これは日を改めて引き続き海辺をぶらぶらしていた時の一枚。もしカメラを持っていなければ一緒に沐浴してみたかった。

この写真を撮っているちょっと前がピンチのピーク。ここら辺を境に少しづつ色々落ち着き始めた気がする…と思う。2020年は明らかに去年までと違う雰囲気があるので、もうひと山ふた山ありそうな気がしないでも無いけど。

最近妙に気になるもの

カメラ関係の物欲はHasselblad 500C/Mを買った時点でアガリだと思っていた。

ローライとライカとハッセルがあって焦点距離も35mmから90mmまでカバーしていたらこれ以上は必要ないと本当に思っていたし、事実何かを撮って歩く分にはもう全然足りちゃってる筈だったのだけど、生活が満たされていなかったからか最近いろんな物が妙に気になる。 

その1:Rolleiflex 2.8C Xenotar

最近の写真はほとんどローライコードで撮っているんだけど、ローライコードを使っているとどうにもローライフレックスが気になって仕方なくなるらしく、Twitterに3日に1回くらいの頻度で「どこかに状態の良いローライフレックス転がってないか…」と呟いて人様にご迷惑をおかけしている。

じゃあローライフレックスならなんでもいいかと言うとそんなことはなくて、クセノタールの付いた2.8Cがいいのである。

ローライコードがV型から絞り羽根をそれまでの半分の5枚にしてしまったように、ローライフレックスもD型から絞り羽根が10枚から5枚に半減するため、どうしてもC型までがいい。

またテイクレンズもプラナーよりクセノタールが良い。

これはみんなプラナー持っているから嫌だ…と云う単純な理由もあるけど、プラナー私の大嫌いな樽型歪曲がどうにも目についてしまったのが大きい。

すごく気になるこのカメラなんだけど、残念ながら中々納得できるコンディションの個体に出会えない。これが見つかる前に次に述べるSuper-Angulonに向かってしまいそうなくらい出物がない。 

その2:Super-Angulon 21mm F3.4

これは昔から気になっていながら、広角が苦手だし21mmなんて使うシチュエーションが中々ないじゃんね…と考え振り出しに戻る無限ループに入り込んでいたレンズなんだけど、先日ルーニィでRussar 20mm F5.6で撮られたと云うシベリア鉄道車中の写真を見て「おぉっ!」ってなって以降ふつふつと踏ん切り(スタートライン)に向かって歩を進めている。

www.roonee.jp

街と体温 -香港-

時を前後してアレモさんのブログでこのレンズの話を目にしたかと思ったら、偶然現物を目の当たりにしてしまった。これはもうダメだと思う。偶然がローライフレックス発アンギュロン行き方面に重なりすぎている。

aremo-koremo.hatenablog.com

flickrでも作例を漁ったんだけど、これとか素敵じゃない?

四隅は落ちるっぽいけどトーンもいいし、所謂オールドレンズ っぽい薄いコントラストじゃない感じもいい。

The laundry

その3:Hasselblad SWC

これは無いかな、と思っている。今のところ。
::::
**取り組む課題**
上の本文抜粋から、「時を前後してアレモさんのブロ」で始まり「flickrでも作例を漁ったんだけど、これとか素敵じゃない?」で終わる部分を、一字一句変えずに書き出しなさい。
::::
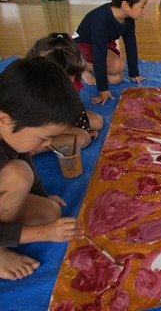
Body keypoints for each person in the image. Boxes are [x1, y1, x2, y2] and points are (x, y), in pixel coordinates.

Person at [0, 58, 83, 280]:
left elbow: (26, 159)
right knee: (18, 174)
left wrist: (42, 197)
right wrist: (45, 233)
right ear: (5, 120)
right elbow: (23, 169)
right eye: (44, 138)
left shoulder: (12, 129)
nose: (47, 144)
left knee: (49, 212)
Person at [73, 0, 150, 105]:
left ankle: (89, 69)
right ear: (125, 5)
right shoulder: (100, 20)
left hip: (103, 43)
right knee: (118, 66)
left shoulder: (128, 17)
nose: (144, 10)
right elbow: (99, 54)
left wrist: (133, 73)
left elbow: (130, 43)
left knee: (117, 79)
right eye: (142, 6)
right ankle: (81, 68)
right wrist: (103, 90)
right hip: (84, 45)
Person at [26, 33, 104, 153]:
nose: (66, 83)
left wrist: (78, 125)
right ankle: (36, 149)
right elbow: (40, 125)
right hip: (41, 127)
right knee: (83, 139)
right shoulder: (35, 93)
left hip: (61, 118)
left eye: (70, 77)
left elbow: (72, 107)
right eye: (60, 79)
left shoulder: (71, 79)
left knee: (97, 121)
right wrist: (77, 132)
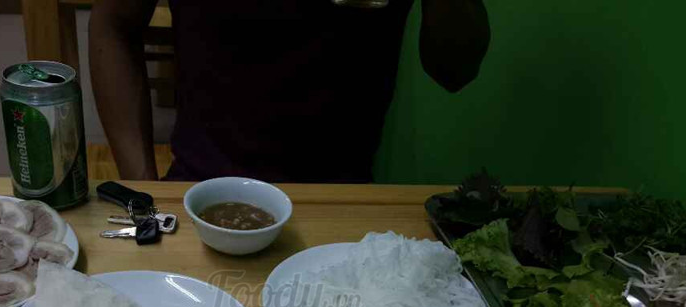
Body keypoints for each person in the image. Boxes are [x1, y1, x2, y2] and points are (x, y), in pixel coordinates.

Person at [89, 0, 490, 182]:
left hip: (344, 203)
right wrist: (141, 189)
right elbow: (114, 23)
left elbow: (456, 71)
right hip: (201, 188)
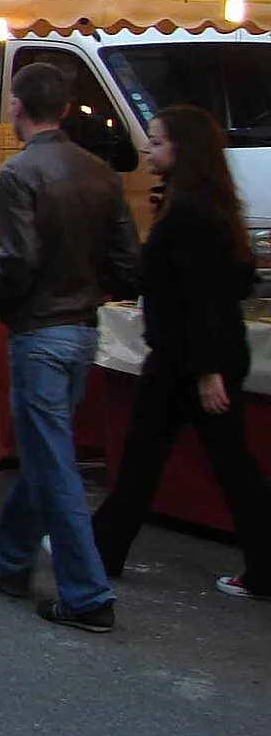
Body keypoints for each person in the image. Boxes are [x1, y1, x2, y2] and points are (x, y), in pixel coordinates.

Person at [0, 62, 139, 633]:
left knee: (55, 462)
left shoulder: (19, 173)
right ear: (65, 110)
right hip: (82, 326)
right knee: (48, 451)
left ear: (17, 106)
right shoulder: (101, 173)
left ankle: (87, 593)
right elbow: (126, 263)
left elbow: (19, 261)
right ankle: (9, 557)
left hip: (42, 329)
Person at [91, 105, 271, 599]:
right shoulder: (202, 205)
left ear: (182, 150)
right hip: (188, 357)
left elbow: (204, 295)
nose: (148, 148)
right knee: (160, 460)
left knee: (215, 465)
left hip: (190, 361)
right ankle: (104, 546)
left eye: (157, 141)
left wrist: (208, 370)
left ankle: (104, 548)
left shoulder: (192, 214)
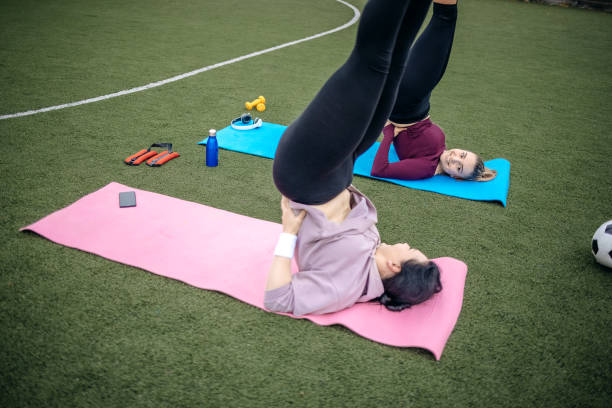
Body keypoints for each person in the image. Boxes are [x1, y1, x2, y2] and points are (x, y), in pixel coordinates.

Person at [264, 0, 442, 317]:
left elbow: (279, 300)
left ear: (395, 265)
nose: (405, 242)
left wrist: (288, 234)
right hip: (339, 167)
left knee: (370, 63)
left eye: (410, 249)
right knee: (394, 67)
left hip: (306, 170)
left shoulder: (346, 286)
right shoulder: (372, 260)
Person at [371, 1, 497, 182]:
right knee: (445, 21)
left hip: (406, 102)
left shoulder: (426, 168)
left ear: (456, 176)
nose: (454, 157)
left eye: (459, 167)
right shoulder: (440, 151)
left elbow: (379, 170)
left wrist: (388, 133)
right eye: (462, 154)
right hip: (417, 98)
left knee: (445, 19)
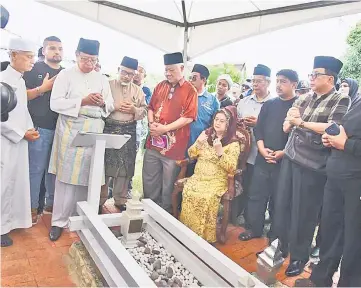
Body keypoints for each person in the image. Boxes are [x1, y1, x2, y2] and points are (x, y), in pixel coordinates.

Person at [274, 56, 350, 277]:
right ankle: (280, 247)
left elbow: (333, 127)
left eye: (316, 74)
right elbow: (287, 125)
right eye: (311, 74)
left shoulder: (340, 99)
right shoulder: (305, 97)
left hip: (313, 165)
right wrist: (293, 122)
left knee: (304, 213)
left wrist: (302, 123)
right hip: (290, 157)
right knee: (283, 205)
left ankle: (298, 257)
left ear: (330, 77)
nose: (312, 78)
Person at [48, 38, 115, 241]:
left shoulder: (102, 78)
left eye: (93, 60)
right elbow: (55, 103)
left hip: (95, 130)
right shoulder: (65, 75)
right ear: (77, 55)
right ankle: (58, 222)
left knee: (88, 177)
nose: (89, 64)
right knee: (66, 179)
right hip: (71, 129)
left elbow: (111, 104)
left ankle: (80, 219)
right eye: (86, 59)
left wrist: (104, 103)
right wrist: (83, 101)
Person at [295, 97, 361, 287]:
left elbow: (349, 142)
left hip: (356, 182)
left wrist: (346, 144)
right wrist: (332, 139)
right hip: (337, 176)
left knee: (354, 241)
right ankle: (320, 279)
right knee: (330, 231)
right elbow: (348, 132)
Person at [239, 69, 298, 241]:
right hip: (263, 157)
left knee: (279, 200)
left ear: (294, 84)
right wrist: (262, 149)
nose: (279, 85)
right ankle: (254, 228)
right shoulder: (270, 104)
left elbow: (298, 135)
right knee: (256, 195)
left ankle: (275, 236)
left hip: (285, 161)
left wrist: (283, 153)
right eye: (278, 81)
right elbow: (259, 129)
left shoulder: (299, 107)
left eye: (284, 81)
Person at [143, 52, 197, 213]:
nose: (168, 73)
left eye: (172, 70)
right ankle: (148, 211)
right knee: (149, 179)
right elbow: (151, 107)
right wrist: (152, 124)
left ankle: (164, 216)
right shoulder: (160, 85)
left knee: (168, 184)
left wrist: (165, 129)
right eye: (166, 70)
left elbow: (189, 117)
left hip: (174, 147)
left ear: (182, 68)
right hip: (153, 142)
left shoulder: (190, 90)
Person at [180, 106, 241, 243]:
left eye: (222, 121)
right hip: (199, 177)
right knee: (189, 191)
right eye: (216, 119)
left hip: (217, 180)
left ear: (228, 125)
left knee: (206, 197)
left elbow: (231, 168)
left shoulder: (232, 143)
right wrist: (199, 143)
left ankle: (203, 236)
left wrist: (220, 152)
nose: (217, 123)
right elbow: (191, 154)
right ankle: (187, 231)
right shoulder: (206, 135)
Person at [1, 38, 39, 247]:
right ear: (13, 55)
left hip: (19, 139)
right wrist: (20, 133)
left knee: (15, 182)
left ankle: (11, 222)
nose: (33, 61)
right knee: (3, 184)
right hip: (5, 143)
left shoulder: (20, 80)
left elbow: (21, 111)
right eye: (28, 56)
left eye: (33, 56)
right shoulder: (2, 80)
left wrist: (29, 129)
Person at [24, 36, 63, 223]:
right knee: (35, 169)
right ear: (44, 51)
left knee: (54, 171)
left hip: (61, 129)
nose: (57, 52)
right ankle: (30, 208)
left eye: (60, 49)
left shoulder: (66, 73)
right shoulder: (34, 69)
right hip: (39, 128)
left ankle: (50, 205)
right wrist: (43, 88)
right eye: (53, 48)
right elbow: (21, 96)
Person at [100, 56, 146, 211]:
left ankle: (120, 199)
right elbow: (101, 105)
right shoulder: (107, 85)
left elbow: (144, 110)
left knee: (125, 167)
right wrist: (114, 106)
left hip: (129, 131)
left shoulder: (138, 90)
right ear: (118, 70)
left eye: (131, 74)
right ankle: (100, 200)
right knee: (105, 166)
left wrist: (134, 110)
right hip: (110, 128)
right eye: (124, 72)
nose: (127, 76)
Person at [232, 64, 273, 226]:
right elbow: (235, 124)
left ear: (268, 83)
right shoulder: (244, 102)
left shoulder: (274, 103)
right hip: (243, 154)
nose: (255, 84)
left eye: (259, 81)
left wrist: (259, 124)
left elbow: (277, 130)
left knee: (257, 191)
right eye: (253, 81)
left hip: (261, 154)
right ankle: (235, 216)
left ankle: (253, 222)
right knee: (241, 185)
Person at [186, 64, 219, 176]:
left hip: (200, 146)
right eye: (190, 77)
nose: (191, 80)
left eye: (194, 78)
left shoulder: (212, 100)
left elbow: (216, 124)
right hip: (181, 144)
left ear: (203, 80)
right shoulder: (184, 95)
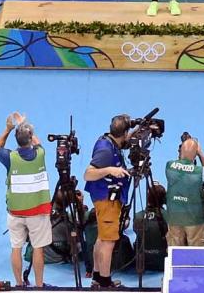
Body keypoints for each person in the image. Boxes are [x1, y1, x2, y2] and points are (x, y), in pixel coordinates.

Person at [83, 114, 145, 288]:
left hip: (105, 197)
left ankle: (97, 276)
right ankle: (105, 282)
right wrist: (110, 169)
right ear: (123, 133)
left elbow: (124, 142)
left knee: (101, 239)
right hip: (106, 200)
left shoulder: (110, 140)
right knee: (109, 242)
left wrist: (138, 129)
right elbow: (88, 174)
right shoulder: (105, 150)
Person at [0, 112, 52, 289]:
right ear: (30, 138)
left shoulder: (9, 158)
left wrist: (9, 129)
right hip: (37, 213)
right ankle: (39, 285)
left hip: (15, 212)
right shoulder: (41, 153)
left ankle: (19, 284)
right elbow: (37, 141)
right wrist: (24, 124)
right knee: (38, 248)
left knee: (16, 248)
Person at [164, 137, 204, 246]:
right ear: (195, 154)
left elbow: (180, 167)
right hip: (194, 218)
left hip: (174, 217)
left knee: (174, 251)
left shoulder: (169, 166)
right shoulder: (200, 172)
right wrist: (200, 153)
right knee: (198, 250)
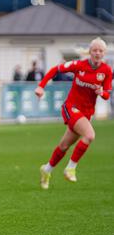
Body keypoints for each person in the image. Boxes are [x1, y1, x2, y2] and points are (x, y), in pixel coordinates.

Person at [35, 37, 112, 189]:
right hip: (71, 107)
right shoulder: (78, 65)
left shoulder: (107, 71)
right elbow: (55, 70)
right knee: (89, 135)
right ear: (89, 52)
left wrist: (101, 92)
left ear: (104, 53)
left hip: (86, 113)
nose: (97, 53)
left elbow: (107, 94)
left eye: (100, 50)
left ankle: (46, 169)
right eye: (94, 50)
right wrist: (41, 86)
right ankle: (70, 168)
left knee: (64, 146)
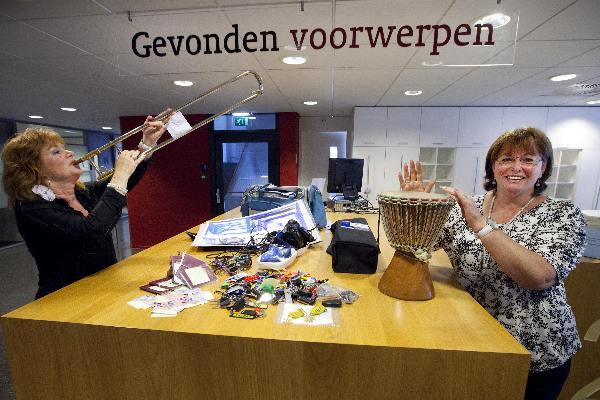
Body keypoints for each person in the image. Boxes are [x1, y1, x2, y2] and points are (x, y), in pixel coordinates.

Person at [399, 127, 586, 400]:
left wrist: (481, 226)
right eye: (506, 159)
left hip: (535, 354)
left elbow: (540, 277)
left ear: (543, 168)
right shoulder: (466, 206)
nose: (516, 167)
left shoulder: (562, 214)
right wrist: (414, 205)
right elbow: (416, 248)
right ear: (493, 167)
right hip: (469, 342)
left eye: (528, 159)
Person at [1, 113, 170, 299]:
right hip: (65, 298)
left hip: (103, 287)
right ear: (33, 168)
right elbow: (91, 230)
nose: (70, 153)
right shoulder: (32, 208)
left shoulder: (83, 192)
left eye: (64, 148)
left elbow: (127, 181)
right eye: (56, 151)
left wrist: (147, 144)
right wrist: (119, 175)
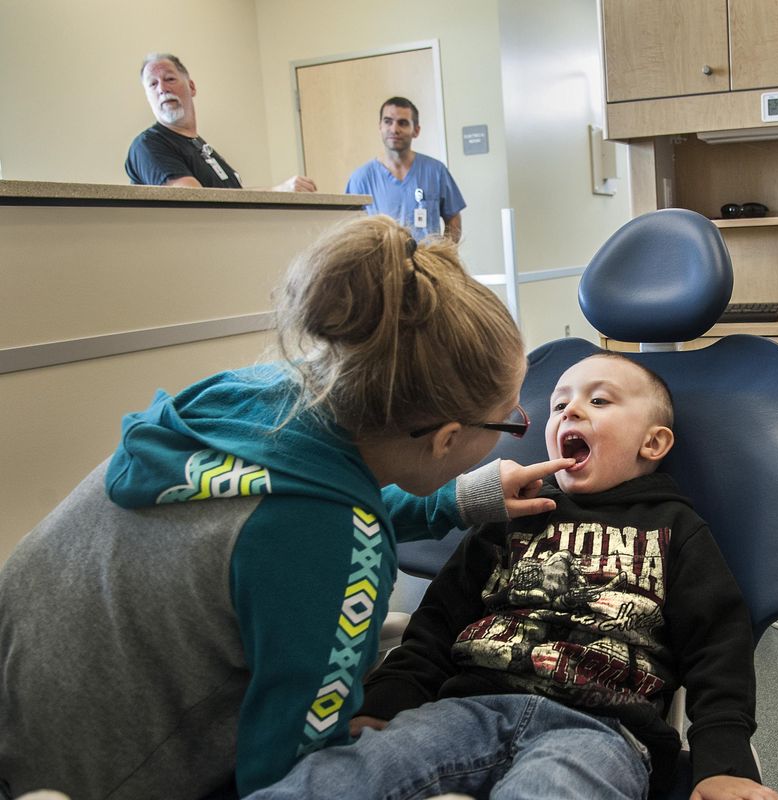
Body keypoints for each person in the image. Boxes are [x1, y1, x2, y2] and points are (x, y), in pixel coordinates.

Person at [0, 215, 573, 799]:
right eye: (510, 418)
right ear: (446, 438)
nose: (523, 427)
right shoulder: (335, 549)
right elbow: (285, 775)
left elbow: (309, 499)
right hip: (92, 778)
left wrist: (456, 499)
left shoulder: (261, 396)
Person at [248, 353, 778, 800]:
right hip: (463, 708)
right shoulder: (513, 517)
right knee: (335, 777)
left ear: (654, 443)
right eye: (559, 403)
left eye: (599, 400)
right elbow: (437, 621)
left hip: (599, 729)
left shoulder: (677, 530)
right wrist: (385, 702)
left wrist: (723, 763)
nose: (570, 407)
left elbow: (718, 650)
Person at [126, 52, 317, 192]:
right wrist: (278, 191)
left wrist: (281, 193)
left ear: (191, 87)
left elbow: (234, 198)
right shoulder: (149, 145)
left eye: (169, 79)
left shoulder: (200, 146)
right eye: (153, 84)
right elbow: (196, 201)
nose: (162, 88)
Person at [345, 97, 466, 242]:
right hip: (383, 264)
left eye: (402, 123)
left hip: (426, 263)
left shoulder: (435, 171)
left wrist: (444, 256)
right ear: (380, 127)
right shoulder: (361, 179)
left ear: (416, 130)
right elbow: (350, 231)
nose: (394, 129)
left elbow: (453, 219)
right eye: (388, 121)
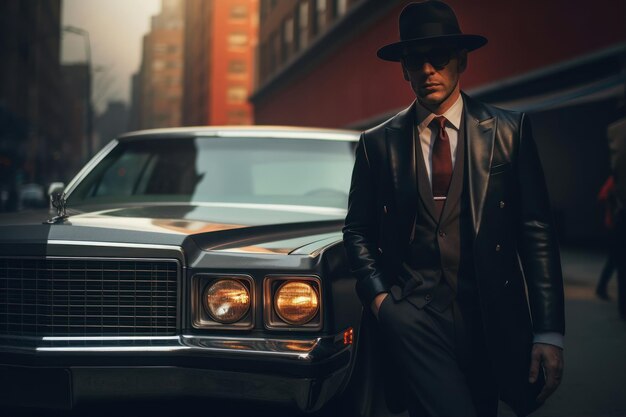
::::
**解答例**
時を前後してアレモさんのブログでこのレンズの話を目にしたかと思ったら、偶然現物を目の当たりにしてしまった。これはもうダメだと思う。偶然がローライフレックス発アンギュロン行き方面に重なりすぎている。

aremo-koremo.hatenablog.com

flickrでも作例を漁ったんだけど、これとか素敵じゃない?